EUA e Europa estão efetivamente em estado de deflação de dívida. Como aumentar as rendas de modo que produtores de bens e serviços tenham dinheiro para comprar seus produtos? A resposta de Trump é gastar em projetos de infraestrutura doméstica. Pode ajudar um pouco, mas é improvável que possa – só essa medida, erguer do fundo e manter à tona toda a economia dos EUA.
A verdade é que não há motor global óbvio de crescimento (agora que a “revolução industrial” da China está suspensa, para dizer o mínimo). Agora, todas as nações estão a procura de novos motores de crescimento. E não é fácil supor que Europa ou EUA tenham sucesso na recuperação de todos aqueles empregos perdidos para a globalização. De fato, simplesmente tentar fazer isso – a própria tentativa, ela mesma – pode precipitar mais desaceleração no comércio mundial e consequente declínio dos resultados.

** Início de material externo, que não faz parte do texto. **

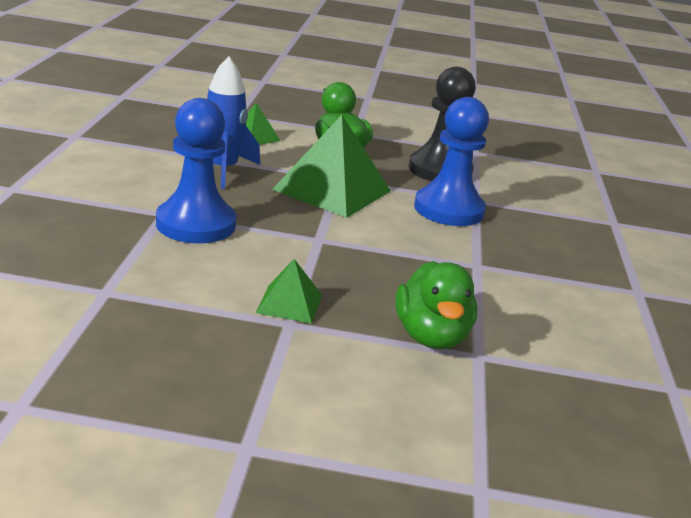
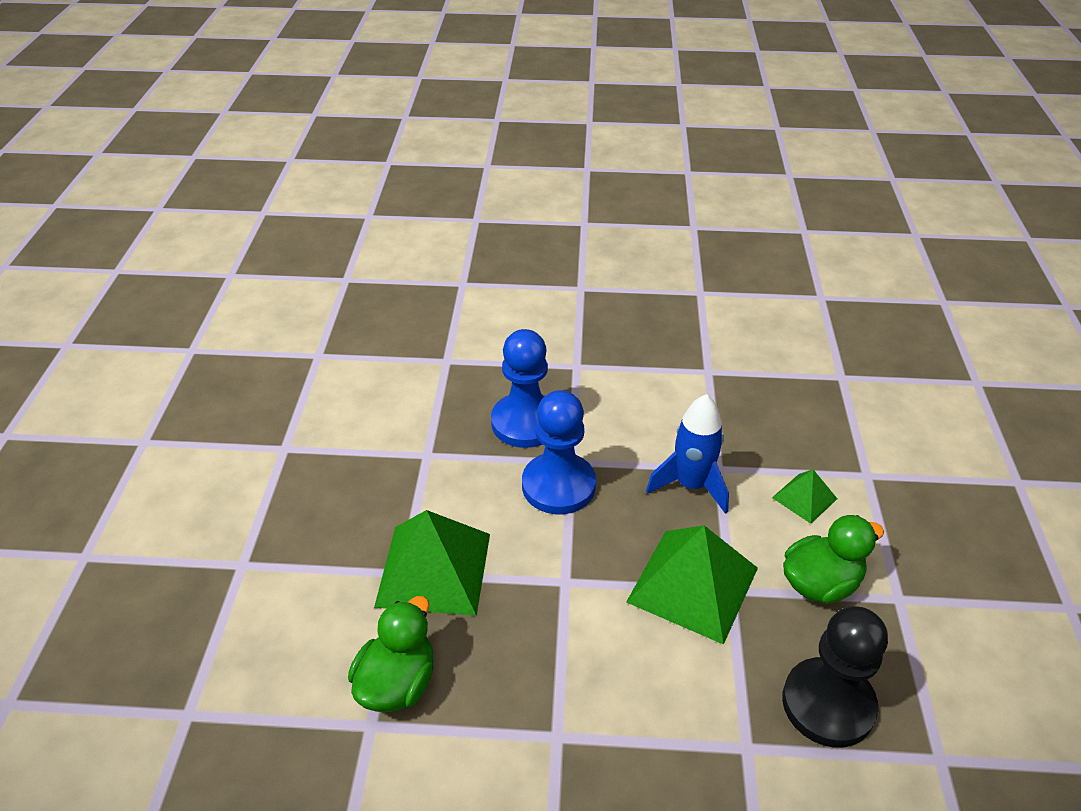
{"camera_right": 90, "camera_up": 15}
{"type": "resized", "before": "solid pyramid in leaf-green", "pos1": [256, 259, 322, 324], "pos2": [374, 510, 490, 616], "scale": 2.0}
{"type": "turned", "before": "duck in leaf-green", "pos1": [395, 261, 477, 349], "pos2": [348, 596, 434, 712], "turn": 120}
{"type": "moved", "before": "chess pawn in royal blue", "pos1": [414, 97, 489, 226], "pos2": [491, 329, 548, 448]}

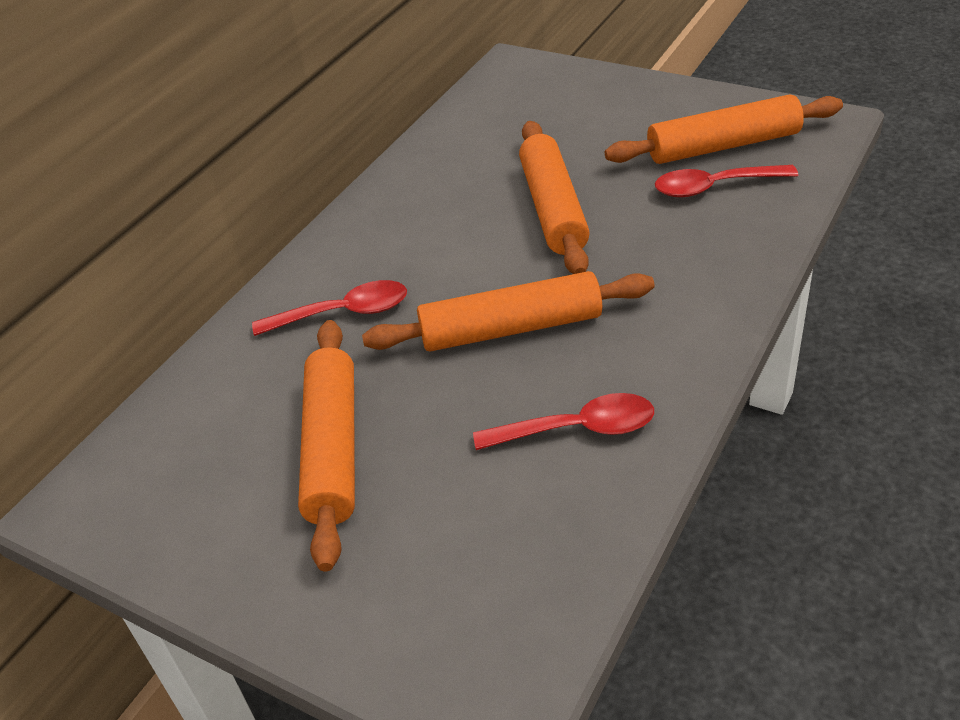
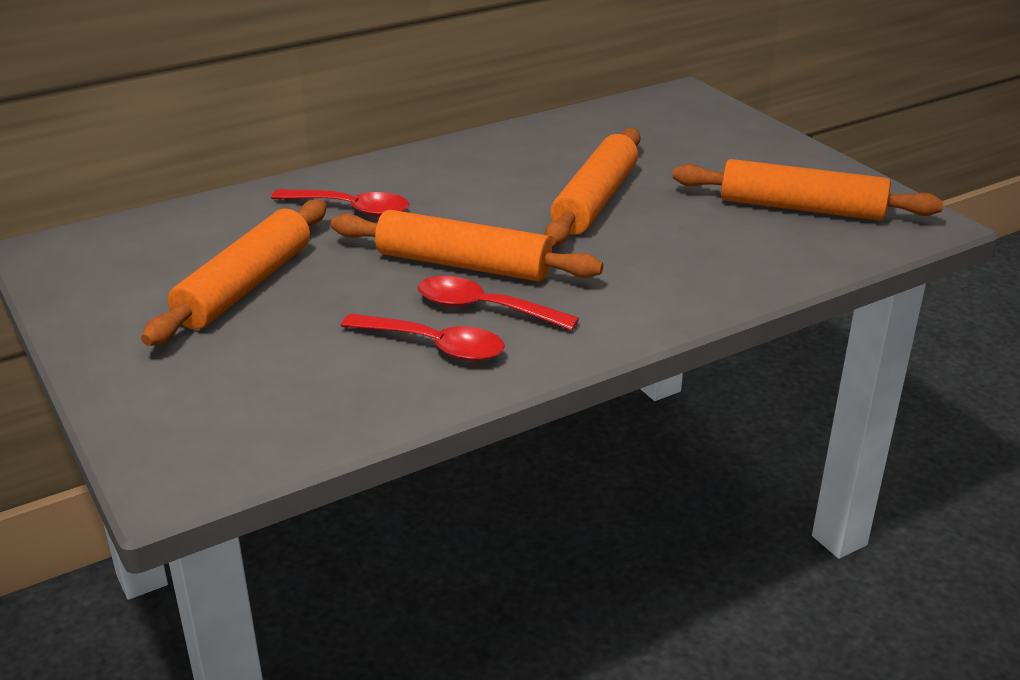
{"camera_right": 25, "camera_up": -10}
{"type": "moved", "before": "teaspoon in crimson", "pos1": [655, 165, 798, 197], "pos2": [417, 276, 579, 331]}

Em poucas palavras, a economia global talvez viva uma curta “lua de mel”, graças a um possível jorro de indulgência fiscal dos EUA e uma concomitante injeção de vitalidade psicológica, que pode vir – pelo menos – do setor de construção civil dos EUA, que vive uma espécie de boom. Mas, tudo considerado, a própria crise econômica que o presidente eleito Trump antecipa talvez seja o único modo possível de cortar o nó górdio no qual três décadas de endividamento e dinheiro impresso, ambos em quantidades exorbitantes, nos enredaram.
E se está mesmo resolvido a navegar através da crise esperado, Donald Trump terá de saber fugir do canto das sereias das elites que só fazem repetir “NHA, NHA” (Não Há Alternativa, tudo terá de continuar como estava…) [ing. TINA, TINA(Theres Is No Alternative)].
Mas, sim, na política exterior o presidente Trump talvez pode esperar sucesso rápido (e relativamente fácil). Como quando “Nixon foi à China”, assim Trump pode ir à Rússia e à China, e começar a tratá-las como nações normais, com as quais é possível chegar a uma intersecção de interesses (como também a claras áreas de desacordo).
Seria revolucionário. Poderia mudar todo o mapa geoestratégico. E o presidente Putin continua a repetir… as portas estão abertas (pelo menos por hora). Em política, nada é para sempre.*****
*Alastair Crooke é ex-diplomata, alto funcionários da inteligência britânica e ativo na diplomacia europeia. É fundador e diretor de Conflicts Forum, que advoga a favor do engajamento político entre o Islã e o ocidente.